**Exercise**
What lines in the records include the string "pixels"? Return each one.

[Records supplied — start]

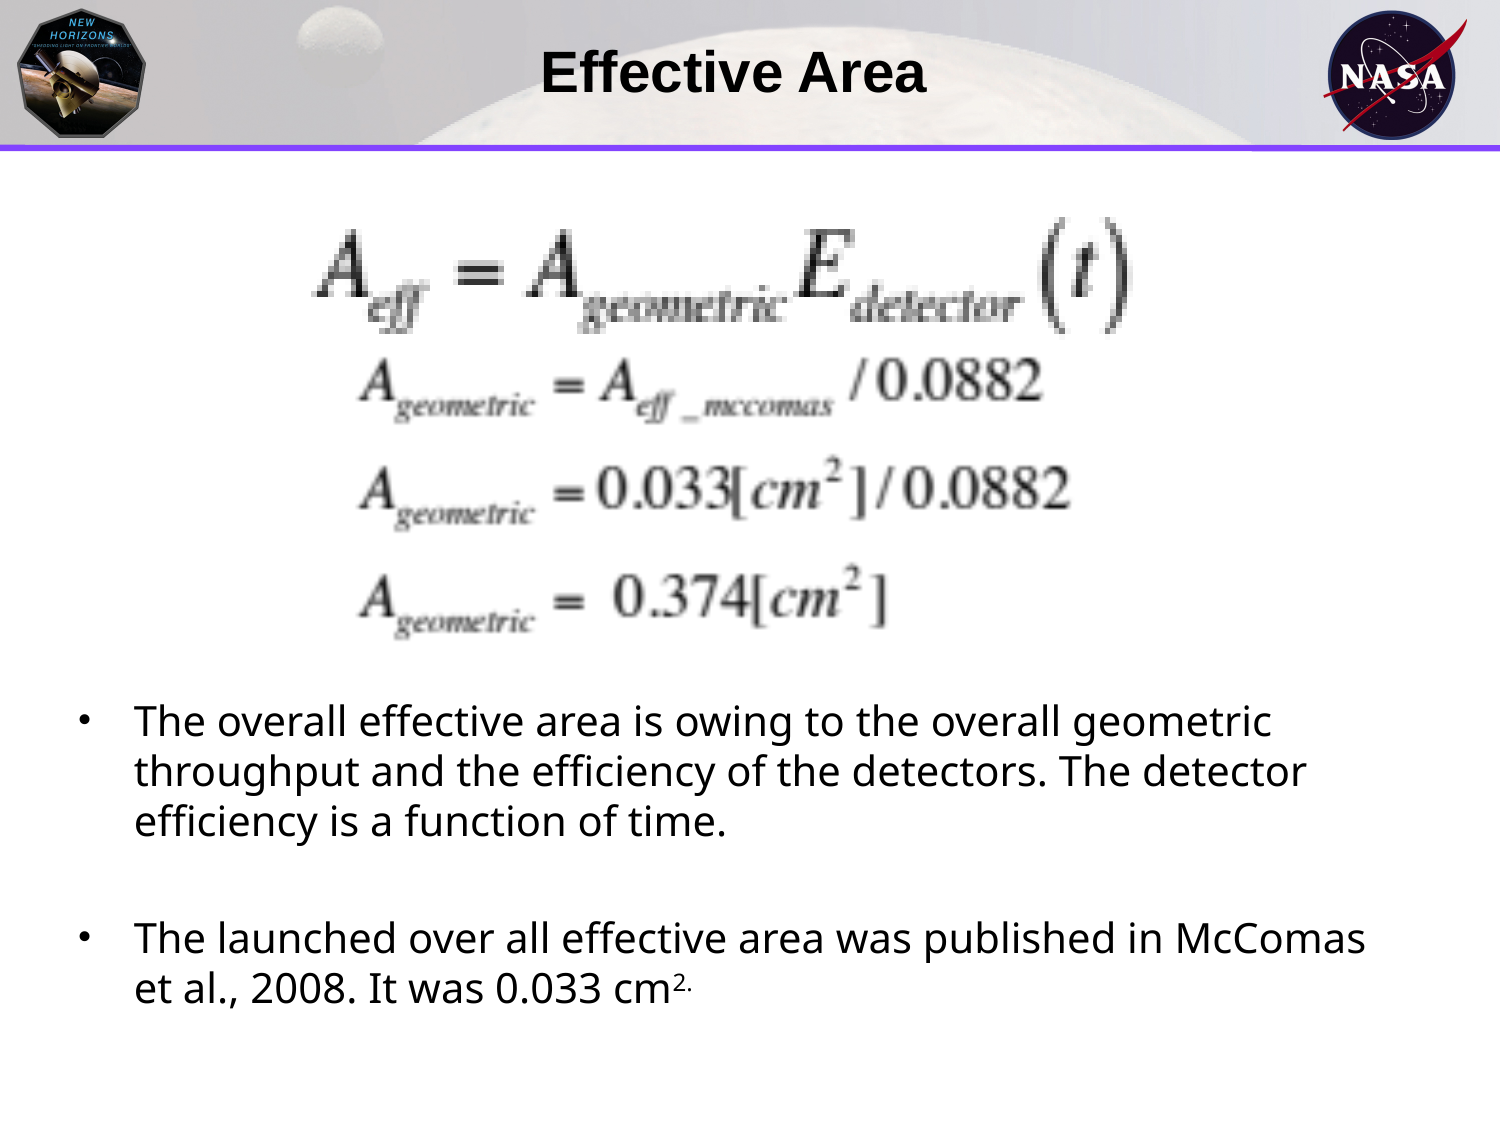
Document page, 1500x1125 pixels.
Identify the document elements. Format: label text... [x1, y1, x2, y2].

picture [0, 0, 1500, 145]
title Effective Area [155, 12, 1313, 126]
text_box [299, 199, 1134, 342]
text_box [349, 344, 1076, 646]
list The overall effective area is owing to the overall geometric throughput and the efficiency of the detectors. The detector efficiency is a function of time. The launched over all effective area was published in McComas et al., 2008. It was 0.033 cm2. [62, 687, 1390, 876]
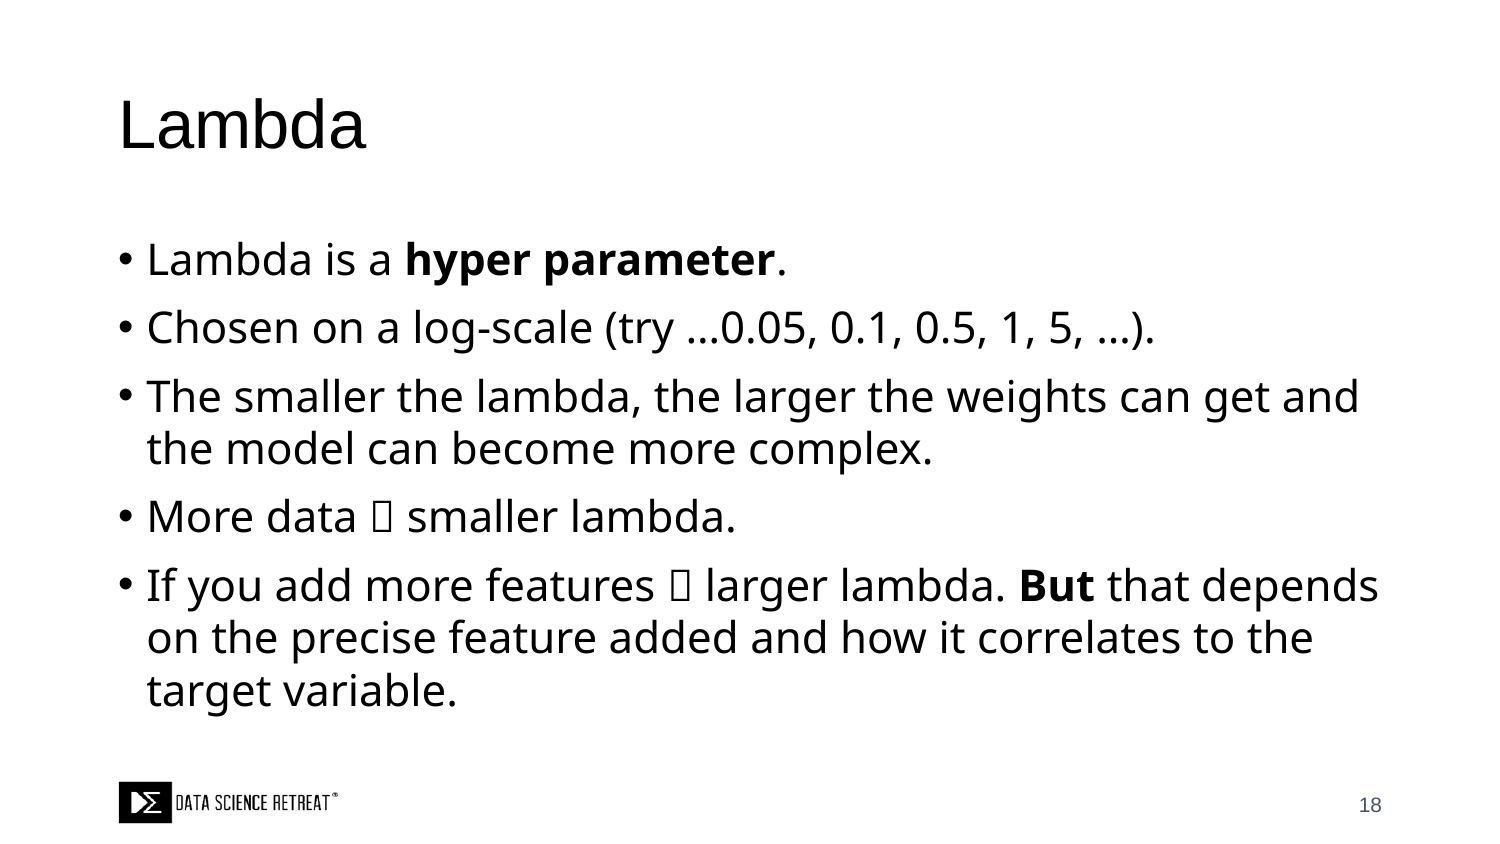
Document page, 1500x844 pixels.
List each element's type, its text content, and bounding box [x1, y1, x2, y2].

list Lambda is a hyper parameter. Chosen on a log-scale (try …0.05, 0.1, 0.5, 1, 5, …). The smaller the lambda, the larger the weights can get and the model can become more complex. More data  smaller lambda. If you add more features  larger lambda. But that depends on the precise feature added and how it correlates to the target variable. [103, 224, 1397, 760]
picture [103, 772, 350, 838]
title Lambda [103, 44, 1397, 208]
slide_number 18 [1301, 782, 1397, 827]
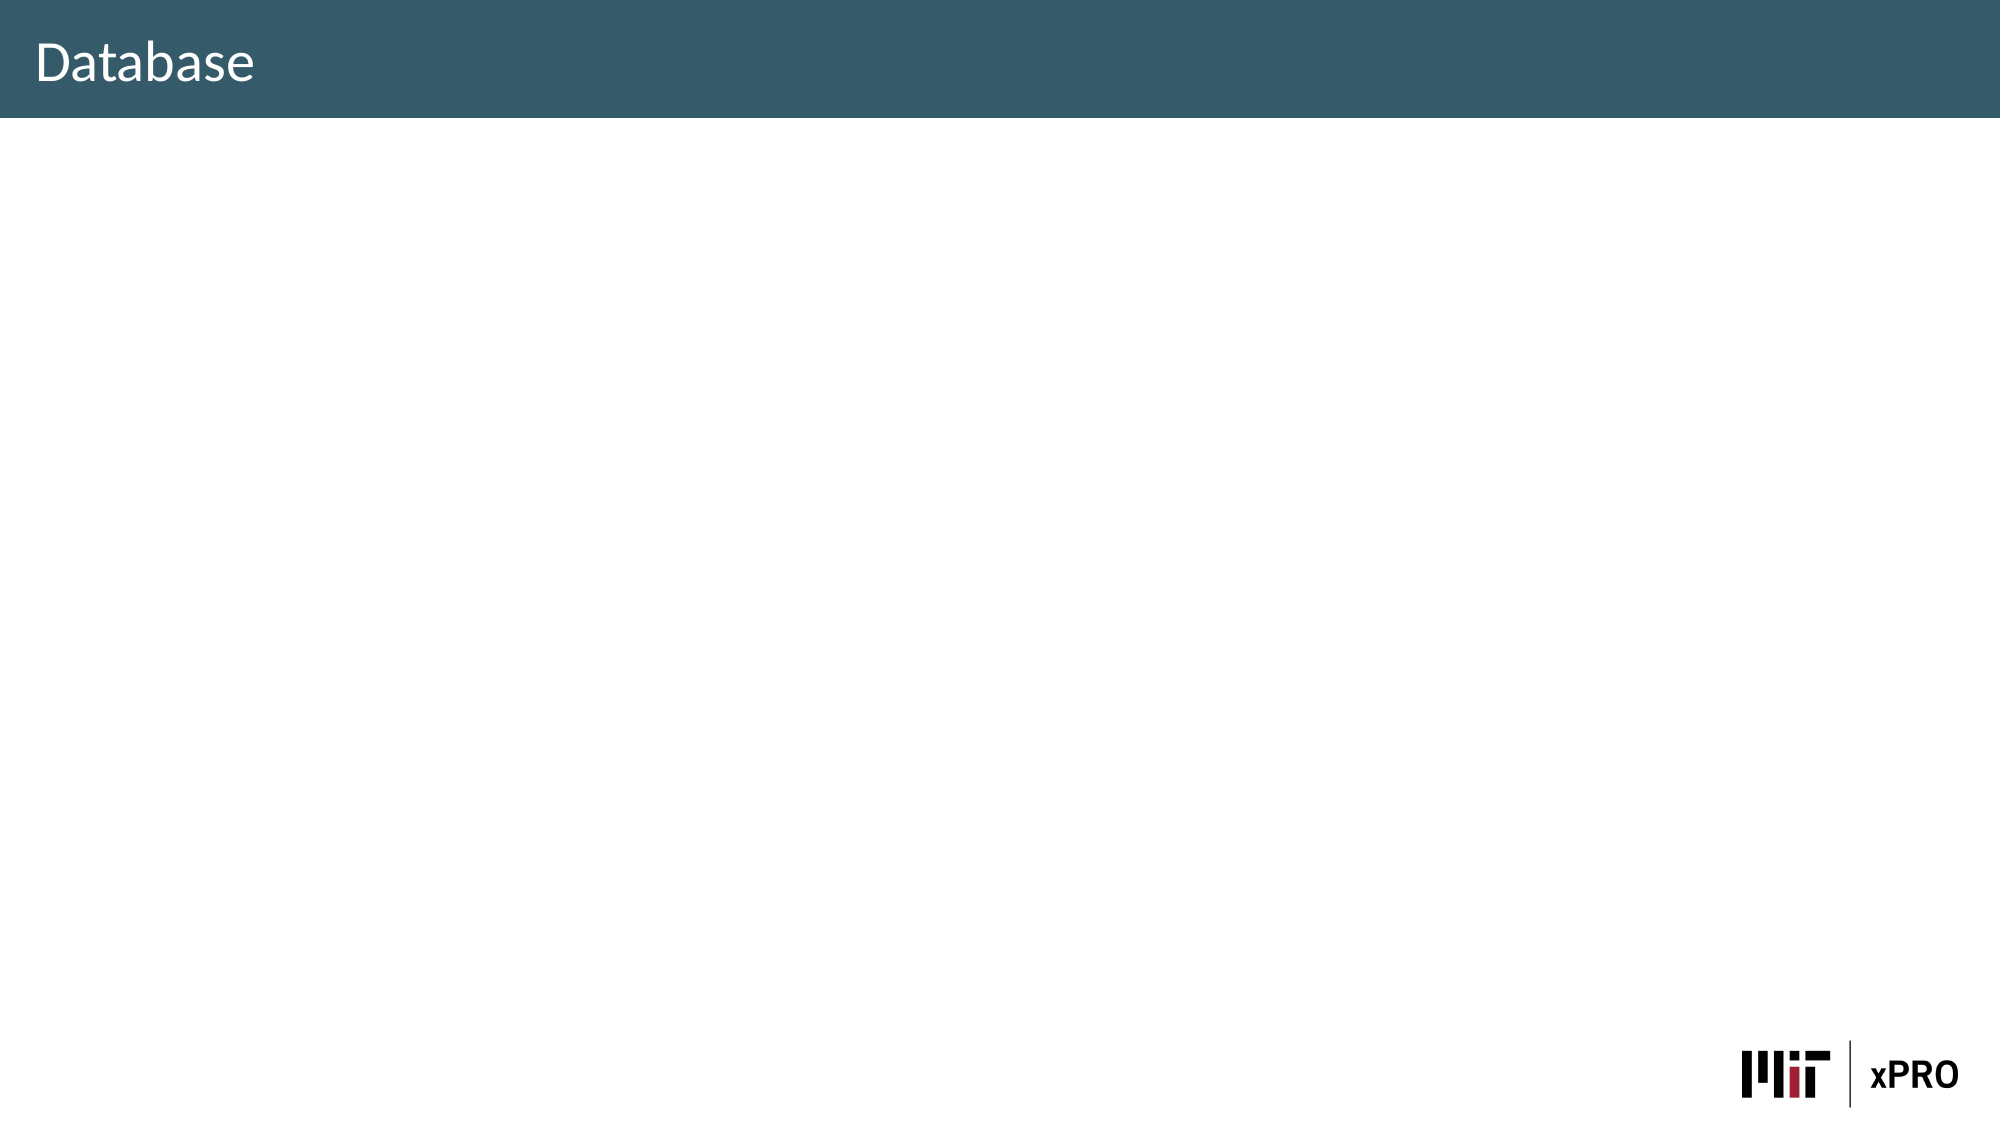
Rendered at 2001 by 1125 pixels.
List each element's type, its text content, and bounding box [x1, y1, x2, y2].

text_box Database [20, 15, 1925, 101]
picture [1742, 1040, 1958, 1108]
picture [0, 0, 2000, 118]
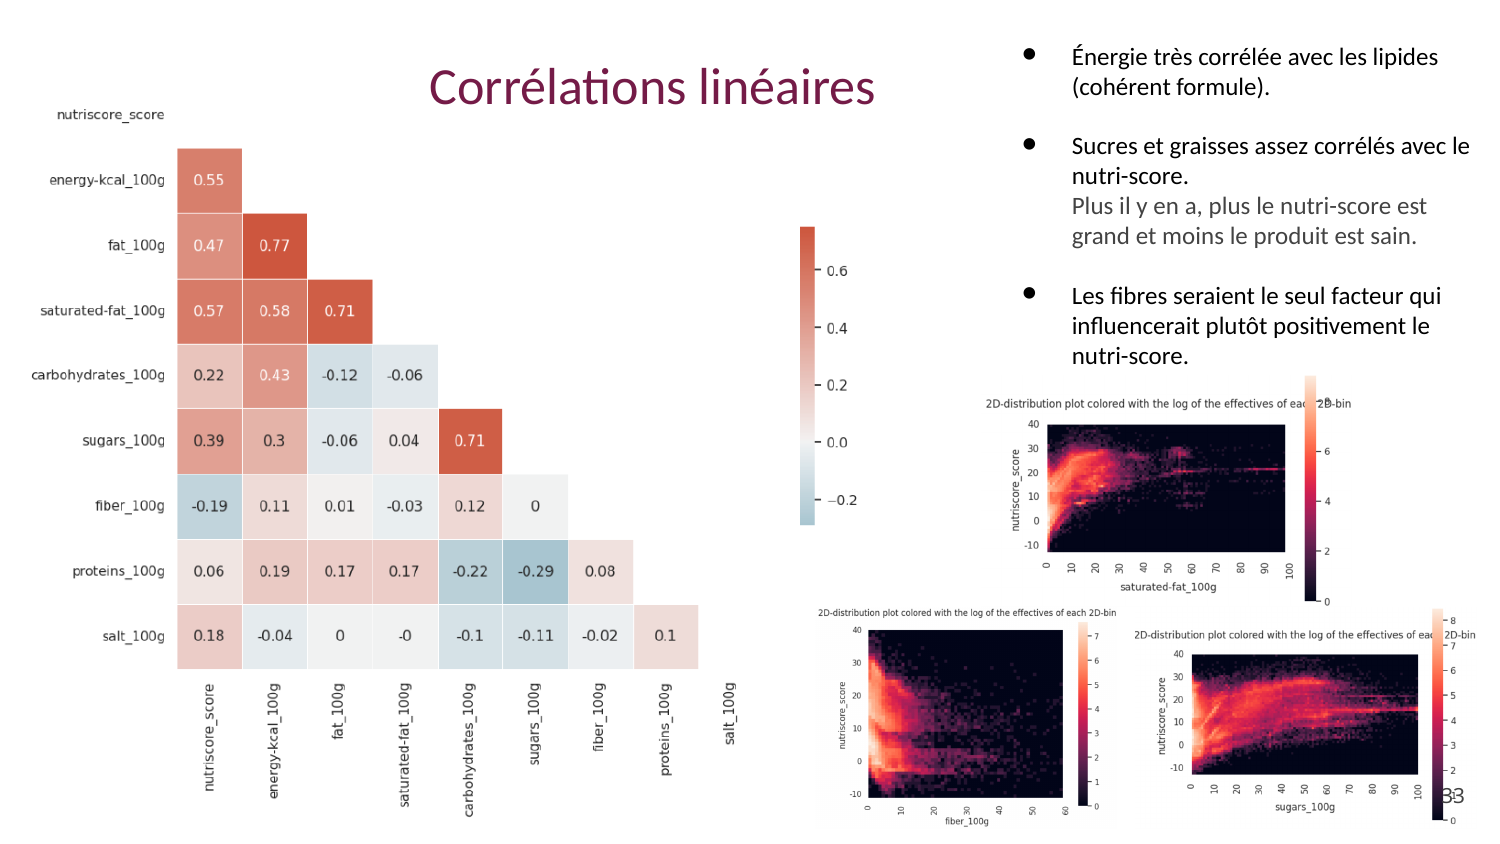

[Records supplied — finish]

**Written answer**
Document page, 1500x1125 pixels.
Document page, 1500x844 pixels.
Rendered at 2001 by 1125 pixels.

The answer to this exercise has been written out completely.